[llvm-dev] [RFC] New pass: LoopExitValues

Mon Sep 14 14:18:48 PDT 2015

On Fri, Sep 11, 2015 at 10:06 AM, Hal Finkel <hfinkel at anl.gov> wrote:
> Hi Steve,
>
> I believe that others have been looking recently at a very similar set of problems. For example, Wei Mi posted this patch:
>
>   http://reviews.llvm.org/D12090
>
> and I wonder if this would also address your use cases. If not, I think we'd like to understand why. Also, if these redundant expressions involve induction variables, then that's something that the IndVarSimplify is already supposed to do, and if it is missing cases, then we should improve that pass (and, thus, folding what you've done into IndVarSimplify might be the right way to go).
>
>  -Hal

I tried the patch on the matrix_mul testcase and saw where the
redundency was removed. My patch in http://reviews.llvm.org/D12090
cannot handle the case. I feel like it is a different problem.

void matrix_mul(unsigned int Size, unsigned int *Dst, unsigned int
*Src, unsigned int Val) {
  for (int Outer = 0; Outer < Size; ++Outer)
    for (int Inner = 0; Inner < Size; ++Inner)
       Dst[Outer * Size + Inner] = Src[Outer * Size + Inner] * Val;
}

"Outer * Size + Inner" is an induction variable in inner loop. Its
SCEV is {{0,+,%Size}<outerloop>,+,1}<innerloop>, so the initial value
of the induction variable for inner loop is {0, +, %Size}<outerloop>,
.i.e, an "lsr.iv.next = lsr.iv + %Size" will be generated at the end
of every iteration of outerloop to prepare the initial value of the
induction variable in the next outerloop iteration.

However, the iteration number of inner loop happens to be "Size" too,
so the exit value of "Outer * Size + Inner" in inner loop happens to
be the same with the initial value of "Outer * Size + Inner" in the
next iteration of outerloop. So the exit value of the induction
variable can be reused and "lsr.iv.next = lsr.iv + %Size" which is
used to compute the initial value of "Outer * Size + Inner" can be
omitted.

If I changed Inner < Size to Inner < Size1, compiler will generate the
same code w/wo the patches.

I tried gcc and gcc also couldn't remove the redundency too.

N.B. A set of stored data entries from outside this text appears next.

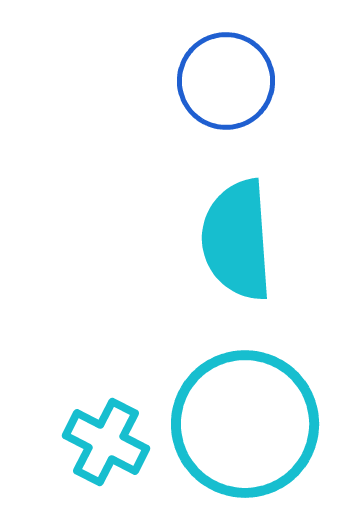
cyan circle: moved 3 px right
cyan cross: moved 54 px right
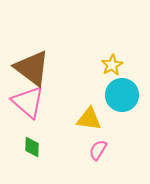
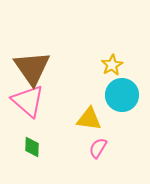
brown triangle: rotated 18 degrees clockwise
pink triangle: moved 1 px up
pink semicircle: moved 2 px up
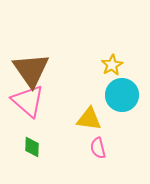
brown triangle: moved 1 px left, 2 px down
pink semicircle: rotated 45 degrees counterclockwise
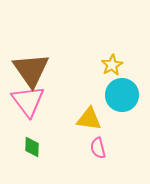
pink triangle: rotated 12 degrees clockwise
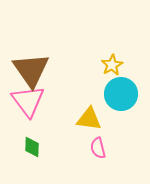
cyan circle: moved 1 px left, 1 px up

Looks
like the optimization doesn't fit current LSR very well because it
needs to consider the relationship between initial and exit value of
the induction variable in different iterations of outerloop.

This is an interesting work because the code pattern to implement a
multi-dimensional array as a single linear array is common.

Thanks,
Wei.